Из влажной теплой земли вырывалась, била ключом мощная первобытная сила: стволы деревьев, молодые побеги, стебли, подобные малахитовым колоннам. Все это ползло по земле, извивалось по-змеиному, охватывало друг друга в неистовой борьбе за каждый луч солнца. Желтые, голубые, красные орхидеи, багровые маки, золотистые лютики пестрели среди всей этой зелени, жадно вбирающей влагу. Плющ и жимолость обвивались вокруг стволов, тесно прижимаясь к коре, оплетая ее плотной сетью. С огороженных кустов гроздьями свисали ягоды. И когда пробегал ветерок, все это бурно волновалось, глубоко и протяжно дышало, как дышит человеческая грудь. И в это ликование растительной жизни вторгались два других юных существа, в нем трепетала теперь иная страсть – Фьора и по пятам за нею Тулеспре спускались по обрыву к берегу Пескары.
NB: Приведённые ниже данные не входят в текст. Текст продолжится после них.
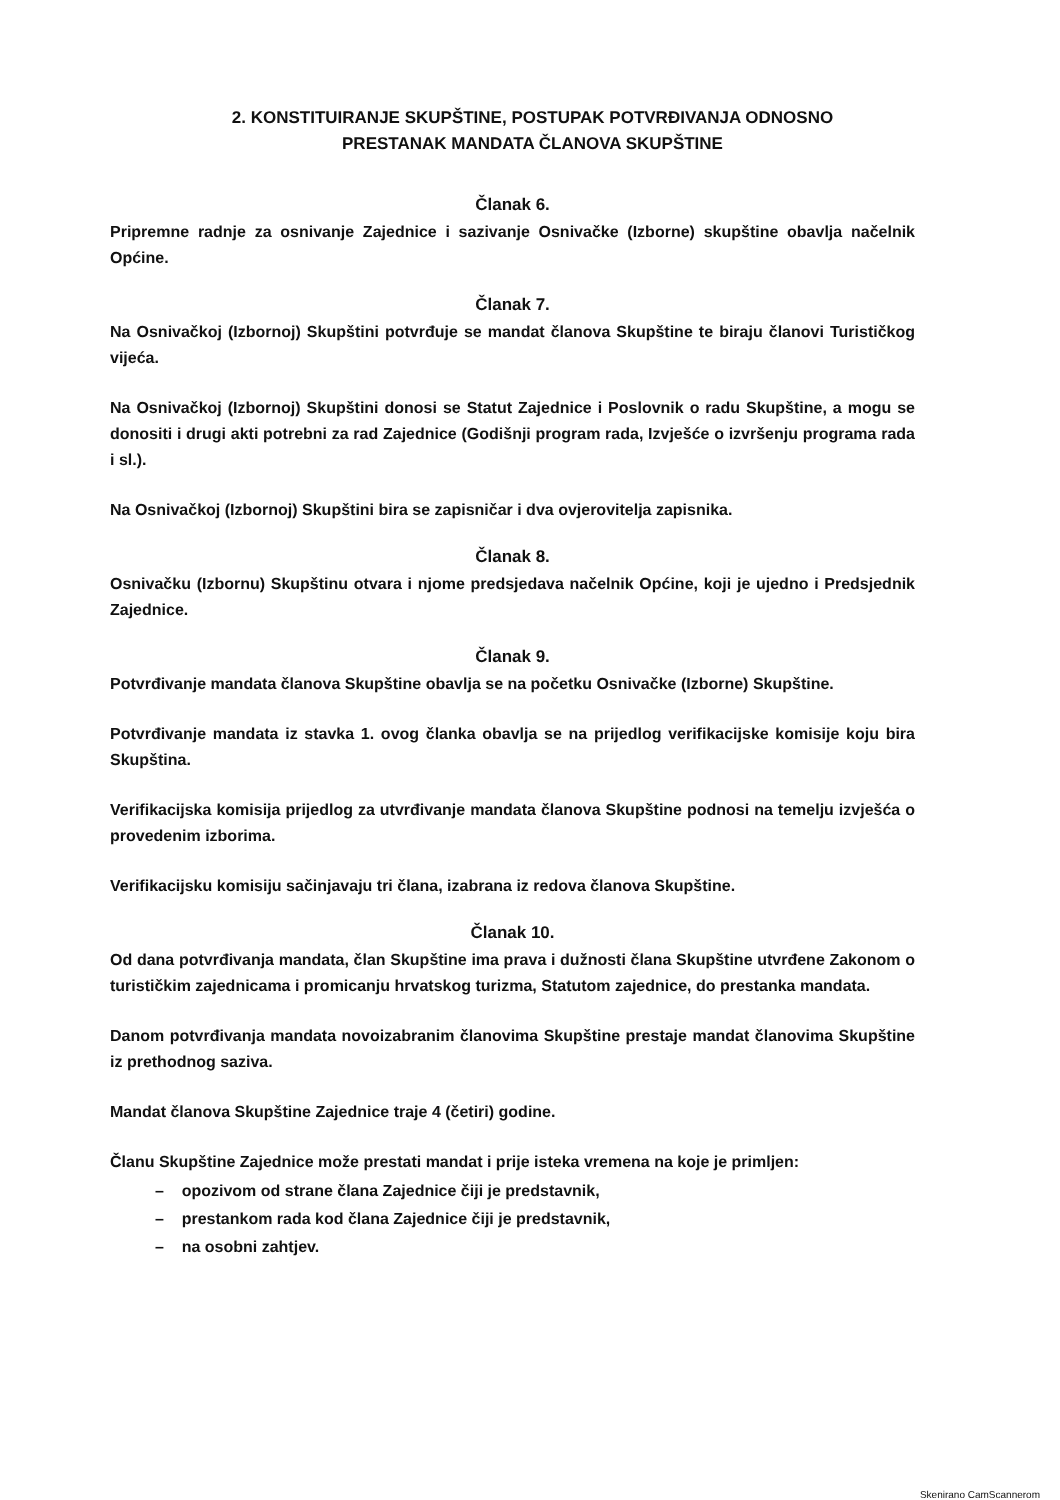2. KONSTITUIRANJE SKUPŠTINE, POSTUPAK POTVRĐIVANJA ODNOSNO
PRESTANAK MANDATA ČLANOVA SKUPŠTINE
Članak 6.
Pripremne radnje za osnivanje Zajednice i sazivanje Osnivačke (Izborne) skupštine obavlja načelnik Općine.
Članak 7.
Na Osnivačkoj (Izbornoj) Skupštini potvrđuje se mandat članova Skupštine te biraju članovi Turističkog vijeća.
Na Osnivačkoj (Izbornoj) Skupštini donosi se Statut Zajednice i Poslovnik o radu Skupštine, a mogu se donositi i drugi akti potrebni za rad Zajednice (Godišnji program rada, Izvješće o izvršenju programa rada i sl.).
Na Osnivačkoj (Izbornoj) Skupštini bira se zapisničar i dva ovjerovitelja zapisnika.
Članak 8.
Osnivačku (Izbornu) Skupštinu otvara i njome predsjedava načelnik Općine, koji je ujedno i Predsjednik Zajednice.
Članak 9.
Potvrđivanje mandata članova Skupštine obavlja se na početku Osnivačke (Izborne) Skupštine.
Potvrđivanje mandata iz stavka 1. ovog članka obavlja se na prijedlog verifikacijske komisije koju bira Skupština.
Verifikacijska komisija prijedlog za utvrđivanje mandata članova Skupštine podnosi na temelju izvješća o provedenim izborima.
Verifikacijsku komisiju sačinjavaju tri člana, izabrana iz redova članova Skupštine.
Članak 10.
Od dana potvrđivanja mandata, član Skupštine ima prava i dužnosti člana Skupštine utvrđene Zakonom o turističkim zajednicama i promicanju hrvatskog turizma, Statutom zajednice, do prestanka mandata.
Danom potvrđivanja mandata novoizabranim članovima Skupštine prestaje mandat članovima Skupštine iz prethodnog saziva.
Mandat članova Skupštine Zajednice traje 4 (četiri) godine.
Članu Skupštine Zajednice može prestati mandat i prije isteka vremena na koje je primljen:
– opozivom od strane člana Zajednice čiji je predstavnik,
– prestankom rada kod člana Zajednice čiji je predstavnik,
– na osobni zahtjev.
Skenirano CamScannerom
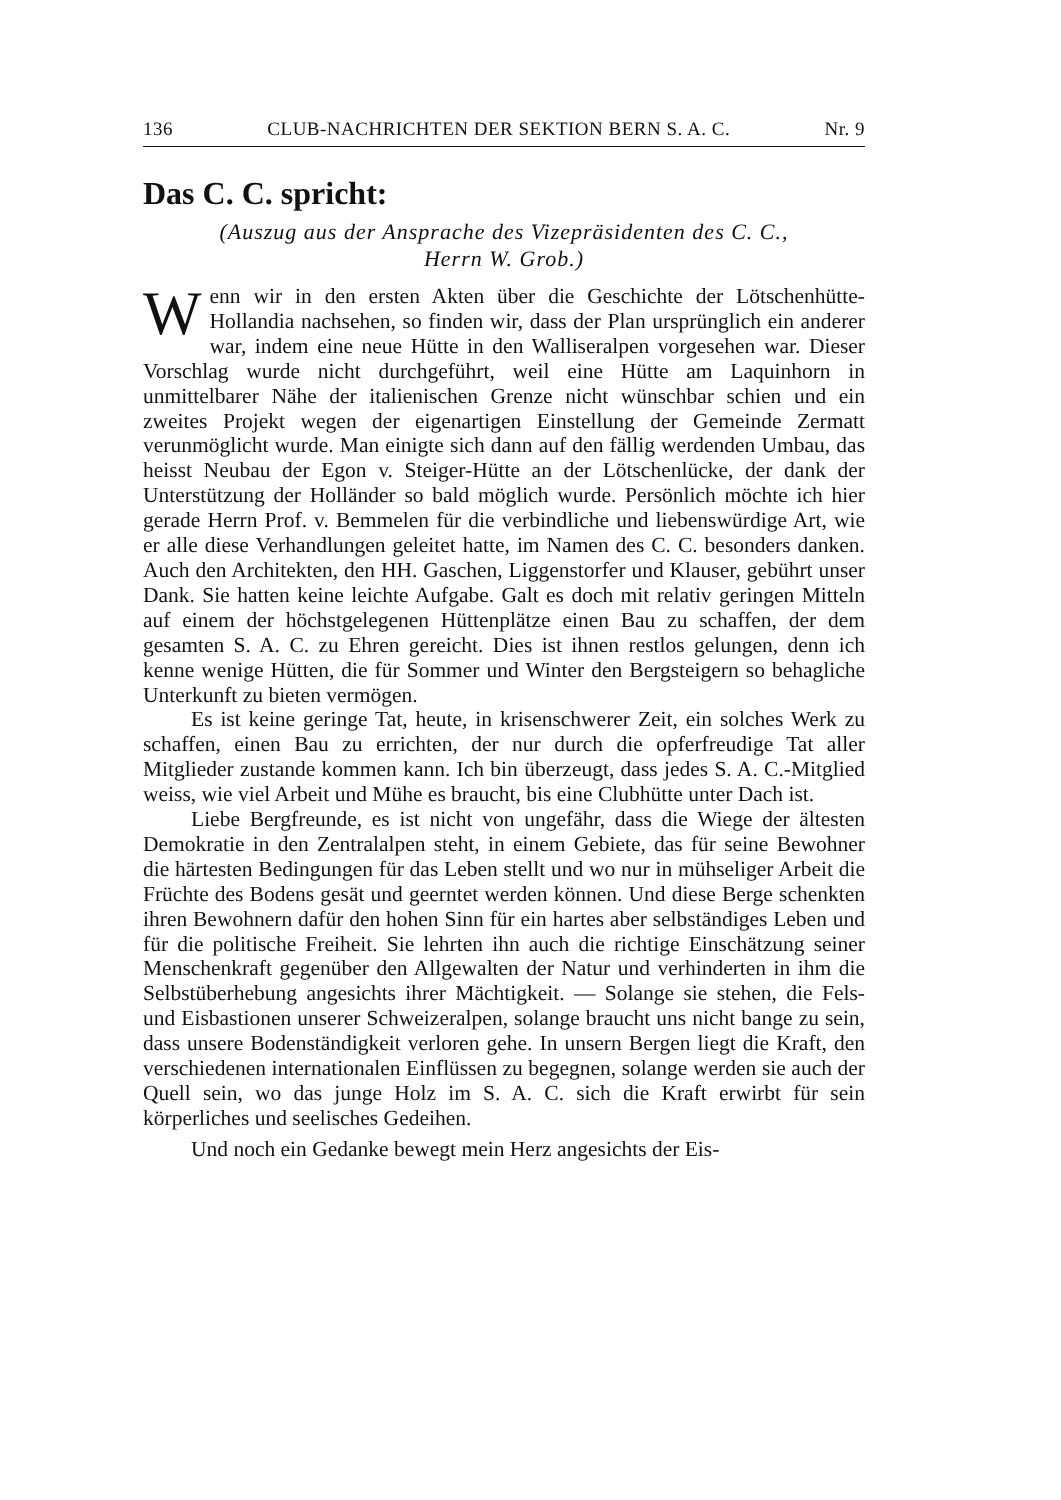136 CLUB-NACHRICHTEN DER SEKTION BERN S. A. C. Nr. 9
Das C. C. spricht:
(Auszug aus der Ansprache des Vizepräsidenten des C. C.,
Herrn W. Grob.)
Wenn wir in den ersten Akten über die Geschichte der Lötschenhütte-Hollandia nachsehen, so finden wir, dass der Plan ursprünglich ein anderer war, indem eine neue Hütte in den Walliseralpen vorgesehen war. Dieser Vorschlag wurde nicht durchgeführt, weil eine Hütte am Laquinhorn in unmittelbarer Nähe der italienischen Grenze nicht wünschbar schien und ein zweites Projekt wegen der eigenartigen Einstellung der Gemeinde Zermatt verunmöglicht wurde. Man einigte sich dann auf den fällig werdenden Umbau, das heisst Neubau der Egon v. Steiger-Hütte an der Lötschenlücke, der dank der Unterstützung der Holländer so bald möglich wurde. Persönlich möchte ich hier gerade Herrn Prof. v. Bemmelen für die verbindliche und liebenswürdige Art, wie er alle diese Verhandlungen geleitet hatte, im Namen des C. C. besonders danken. Auch den Architekten, den HH. Gaschen, Liggenstorfer und Klauser, gebührt unser Dank. Sie hatten keine leichte Aufgabe. Galt es doch mit relativ geringen Mitteln auf einem der höchstgelegenen Hüttenplätze einen Bau zu schaffen, der dem gesamten S. A. C. zu Ehren gereicht. Dies ist ihnen restlos gelungen, denn ich kenne wenige Hütten, die für Sommer und Winter den Bergsteigern so behagliche Unterkunft zu bieten vermögen.
Es ist keine geringe Tat, heute, in krisenschwerer Zeit, ein solches Werk zu schaffen, einen Bau zu errichten, der nur durch die opferfreudige Tat aller Mitglieder zustande kommen kann. Ich bin überzeugt, dass jedes S. A. C.-Mitglied weiss, wie viel Arbeit und Mühe es braucht, bis eine Clubhütte unter Dach ist.
Liebe Bergfreunde, es ist nicht von ungefähr, dass die Wiege der ältesten Demokratie in den Zentralalpen steht, in einem Gebiete, das für seine Bewohner die härtesten Bedingungen für das Leben stellt und wo nur in mühseliger Arbeit die Früchte des Bodens gesät und geerntet werden können. Und diese Berge schenkten ihren Bewohnern dafür den hohen Sinn für ein hartes aber selbständiges Leben und für die politische Freiheit. Sie lehrten ihn auch die richtige Einschätzung seiner Menschenkraft gegenüber den Allgewalten der Natur und verhinderten in ihm die Selbstüberhebung angesichts ihrer Mächtigkeit. — Solange sie stehen, die Fels- und Eisbastionen unserer Schweizeralpen, solange braucht uns nicht bange zu sein, dass unsere Bodenständigkeit verloren gehe. In unsern Bergen liegt die Kraft, den verschiedenen internationalen Einflüssen zu begegnen, solange werden sie auch der Quell sein, wo das junge Holz im S. A. C. sich die Kraft erwirbt für sein körperliches und seelisches Gedeihen.
Und noch ein Gedanke bewegt mein Herz angesichts der Eis-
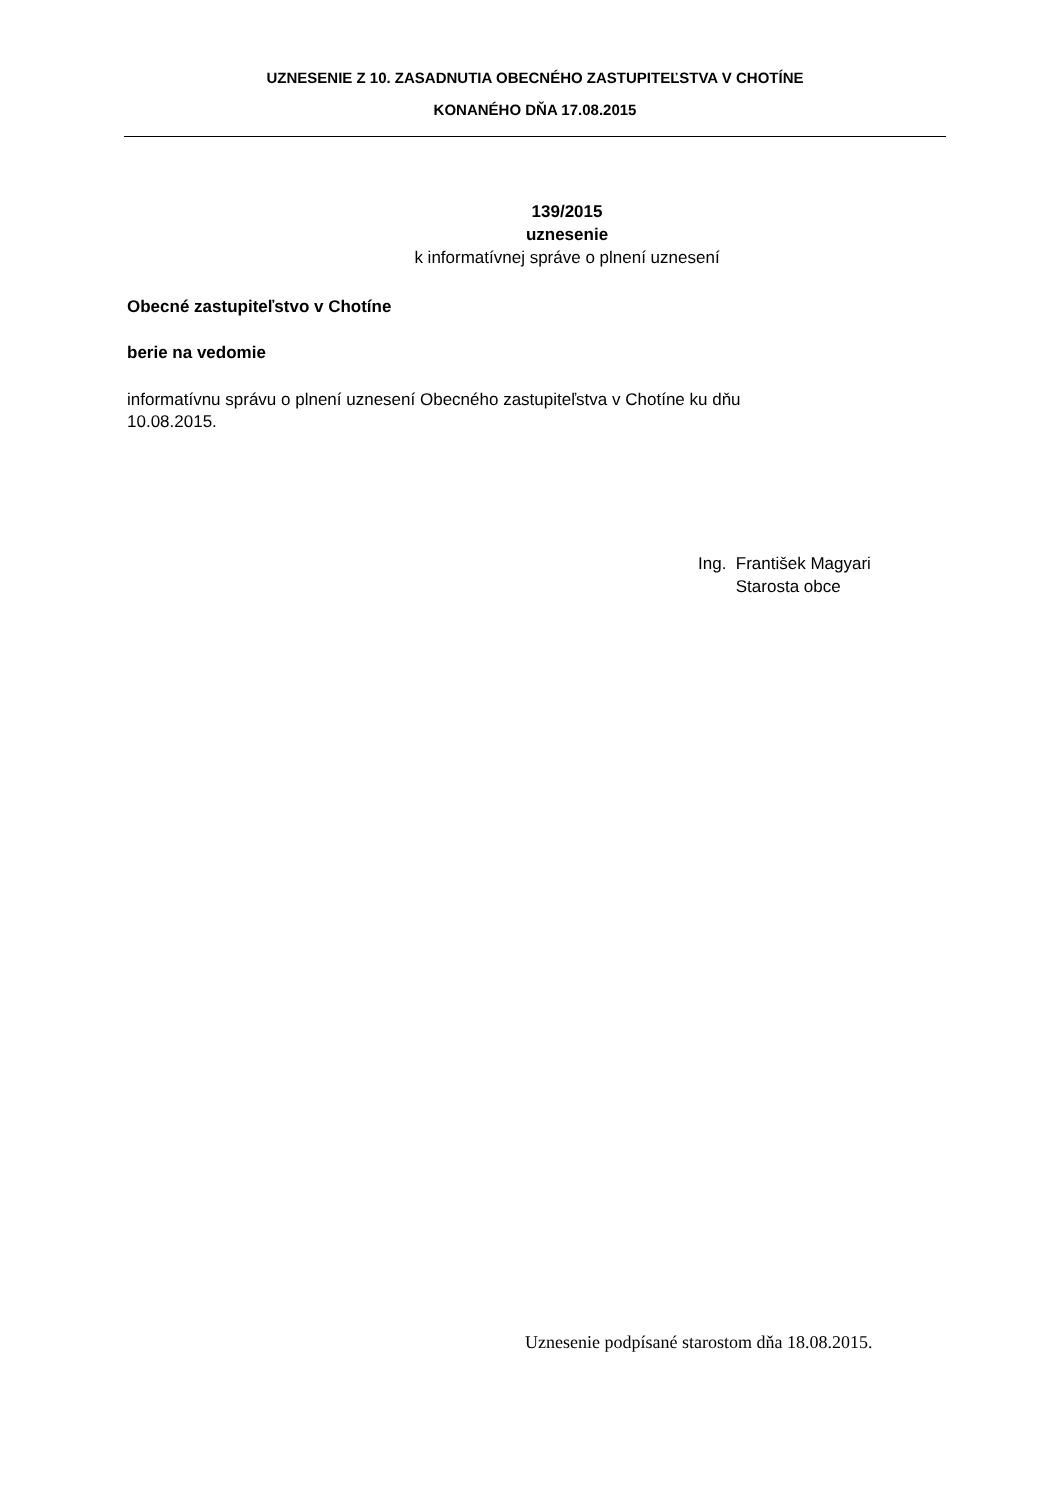UZNESENIE Z 10. ZASADNUTIA OBECNÉHO ZASTUPITEĽSTVA V CHOTÍNE
KONANÉHO DŇA 17.08.2015
139/2015
uznesenie
k informatívnej správe o plnení uznesení
Obecné zastupiteľstvo v Chotíne
berie na vedomie
informatívnu správu o plnení uznesení Obecného zastupiteľstva v Chotíne ku dňu
10.08.2015.
Ing. František Magyari
Starosta obce
Uznesenie podpísané starostom dňa 18.08.2015.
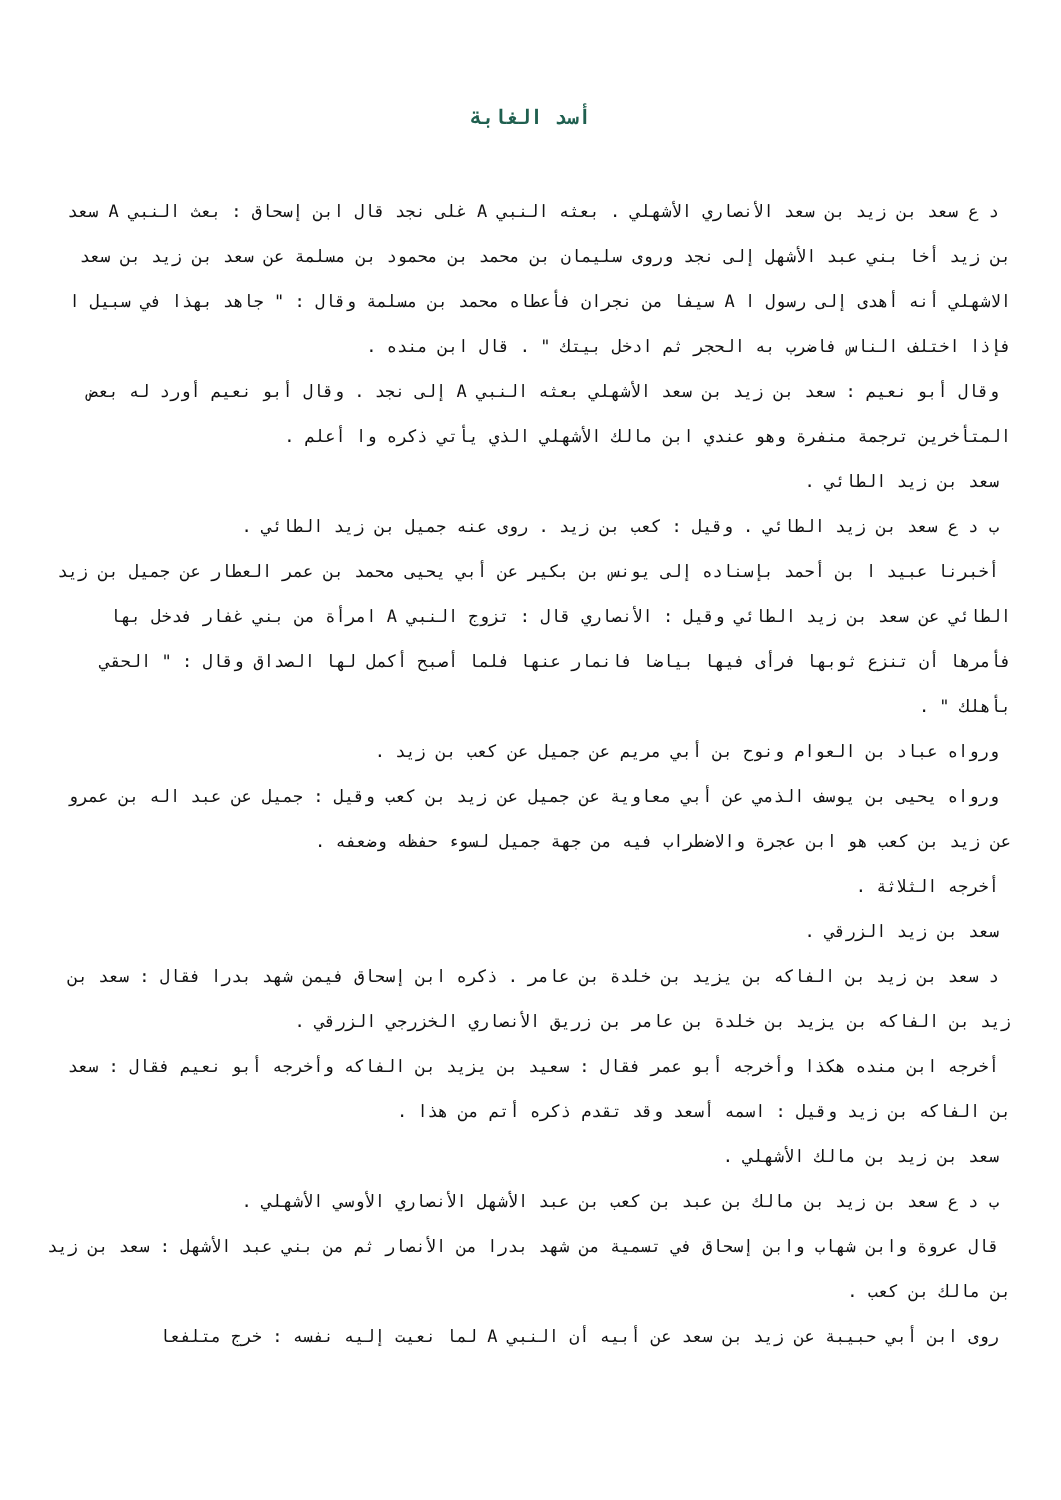أسد الغابة
د ع سعد بن زيد بن سعد الأنصاري الأشهلي . بعثه النبي A غلى نجد قال ابن إسحاق : بعث النبي A سعد بن زيد أخا بني عبد الأشهل إلى نجد وروى سليمان بن محمد بن محمود بن مسلمة عن سعد بن زيد بن سعد الاشهلي أنه أهدى إلى رسول ا A سيفا من نجران فأعطاه محمد بن مسلمة وقال : " جاهد بهذا في سبيل ا فإذا اختلف الناس فاضرب به الحجر ثم ادخل بيتك " . قال ابن منده .
وقال أبو نعيم : سعد بن زيد بن سعد الأشهلي بعثه النبي A إلى نجد . وقال أبو نعيم أورد له بعض المتأخرين ترجمة منفرة وهو عندي ابن مالك الأشهلي الذي يأتي ذكره وا أعلم .
سعد بن زيد الطائي .
ب د ع سعد بن زيد الطائي . وقيل : كعب بن زيد . روى عنه جميل بن زيد الطائي .
أخبرنا عبيد ا بن أحمد بإسناده إلى يونس بن بكير عن أبي يحيى محمد بن عمر العطار عن جميل بن زيد الطائي عن سعد بن زيد الطائي وقيل : الأنصاري قال : تزوج النبي A امرأة من بني غفار فدخل بها فأمرها أن تنزع ثوبها فرأى فيها بياضا فانمار عنها فلما أصبح أكمل لها الصداق وقال : " الحقي بأهلك " .
ورواه عباد بن العوام ونوح بن أبي مريم عن جميل عن كعب بن زيد .
ورواه يحيى بن يوسف الذمي عن أبي معاوية عن جميل عن زيد بن كعب وقيل : جميل عن عبد اله بن عمرو عن زيد بن كعب هو ابن عجرة والاضطراب فيه من جهة جميل لسوء حفظه وضعفه .
أخرجه الثلاثة .
سعد بن زيد الزرقي .
د سعد بن زيد بن الفاكه بن يزيد بن خلدة بن عامر . ذكره ابن إسحاق فيمن شهد بدرا فقال : سعد بن زيد بن الفاكه بن يزيد بن خلدة بن عامر بن زريق الأنصاري الخزرجي الزرقي .
أخرجه ابن منده هكذا وأخرجه أبو عمر فقال : سعيد بن يزيد بن الفاكه وأخرجه أبو نعيم فقال : سعد بن الفاكه بن زيد وقيل : اسمه أسعد وقد تقدم ذكره أتم من هذا .
سعد بن زيد بن مالك الأشهلي .
ب د ع سعد بن زيد بن مالك بن عبد بن كعب بن عبد الأشهل الأنصاري الأوسي الأشهلي .
قال عروة وابن شهاب وابن إسحاق في تسمية من شهد بدرا من الأنصار ثم من بني عبد الأشهل : سعد بن زيد بن مالك بن كعب .
روى ابن أبي حبيبة عن زيد بن سعد عن أبيه أن النبي A لما نعيت إليه نفسه : خرج متلفعا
Наконец, пробравшись через колючий кустарник, через торчащие пни, через заросли крапивы, через камыш, они очутились внизу. Одежда их порвалась, на руках и ногах кровоточили ссадины, грудь тяжело вздымалась, тело обливалось потом. Но вот ветер внезапно обрызгал их водяной пылью. Река в этом месте разбивалась о скалы, закипая грудой пены, восхитительной, белоснежной, источающей прохладу под уныло оголенной, выжженной солнцем горой. Неудержимый поток прокладывал себе среди камней бесчисленные пути, набухал у запруд, прятался под толстым слоем сухих трав, ритмично содрогавшемся, как живот нырнувшей амфибии, снова вырывался наружу, клокоча среди камышей, и с шумом бежал дальше. А на верхушках прибрежных скал не было ни клочка зелени, ни пятнышка тени: они громоздились на фоне неба, обрывистые и словно испещренные серебряными жилками, нагие и прекрасные в своей грозной мощи.

Фьора подбежала к самой реке и стала жадно пить. Прижавшись коленями к отмели, она вбирала воду прямо ртом, груди ее трепетали, изгибом спины и бедер она походила на пантеру. Тулеспре пожирал ее глазами, помутившимися от вожделения.

– Поцелуй меня! – пробормотал он голосом, сдавленным от желания.

– Нет.

– Поцелуй…

Ладонями своими он сжал ее голову, притянул к себе и, полузакрыв глаза, впивал сладострастие, растекавшееся по всем его жилам от этого влажного рта, прижатого к его сухим губам.

– Нет, – повторила Фьора. Она откинулась назад и провела рукой по его губам, словно стараясь стереть с них поцелуй, но вся уже дрожала, словно ива, но тело ее, разгоряченное от быстрой ходьбы, уже было охвачено зудом желания, но сладострастная истома уже напоила воздух, лучи солнца, запахи земли.

Сквозь листву просунулась черная голова козы, и ее кроткие желтые глаза уставились на два сплетенных трепещущих человеческих тела.

А Пескара продолжала петь свою песню.